__INSTRUCTIONS FOR THE TASK__. Convert the lines starting at the one containing "What is the" and ending at the one containing "Answer: 0° — it already faces it" into a JSON list of strings, one string per line, omitting blank lines.

*** Opening of EXERCISE MATERIAL ***

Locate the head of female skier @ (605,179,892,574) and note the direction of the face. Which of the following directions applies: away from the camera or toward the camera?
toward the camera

*** Close of EXERCISE MATERIAL ***
*** Opening of EXERCISE MATERIAL ***

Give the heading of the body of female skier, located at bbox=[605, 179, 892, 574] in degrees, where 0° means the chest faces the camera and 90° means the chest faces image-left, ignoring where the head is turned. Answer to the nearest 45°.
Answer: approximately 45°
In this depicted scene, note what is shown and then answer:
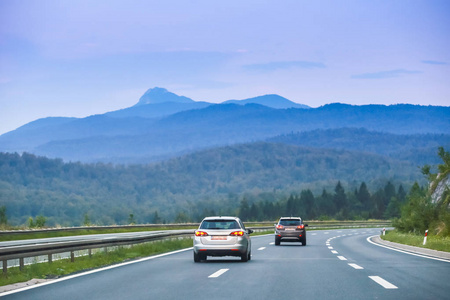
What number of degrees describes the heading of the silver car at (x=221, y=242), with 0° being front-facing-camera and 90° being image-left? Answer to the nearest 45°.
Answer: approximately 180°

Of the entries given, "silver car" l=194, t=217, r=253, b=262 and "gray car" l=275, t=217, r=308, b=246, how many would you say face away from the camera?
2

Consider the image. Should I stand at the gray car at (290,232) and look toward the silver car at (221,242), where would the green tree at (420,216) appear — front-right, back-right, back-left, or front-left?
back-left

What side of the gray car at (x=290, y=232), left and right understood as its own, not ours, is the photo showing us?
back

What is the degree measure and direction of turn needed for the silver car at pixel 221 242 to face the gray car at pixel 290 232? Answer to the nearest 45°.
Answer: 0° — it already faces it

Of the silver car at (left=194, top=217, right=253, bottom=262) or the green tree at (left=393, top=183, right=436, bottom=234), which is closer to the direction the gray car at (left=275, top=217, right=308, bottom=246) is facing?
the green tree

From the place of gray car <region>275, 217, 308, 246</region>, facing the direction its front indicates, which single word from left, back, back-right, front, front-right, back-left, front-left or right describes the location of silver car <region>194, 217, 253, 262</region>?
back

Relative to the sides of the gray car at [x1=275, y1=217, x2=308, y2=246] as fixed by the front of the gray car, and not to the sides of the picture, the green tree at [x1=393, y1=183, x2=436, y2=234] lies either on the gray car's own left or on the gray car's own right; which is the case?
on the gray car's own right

*** Close of EXERCISE MATERIAL ***

__RESULT FOR THIS TASK__.
[
  "What is the degree measure and direction of turn needed for the silver car at pixel 221 242 to face the gray car at pixel 290 232? Answer to the nearest 45°.",
  "Answer: 0° — it already faces it"
]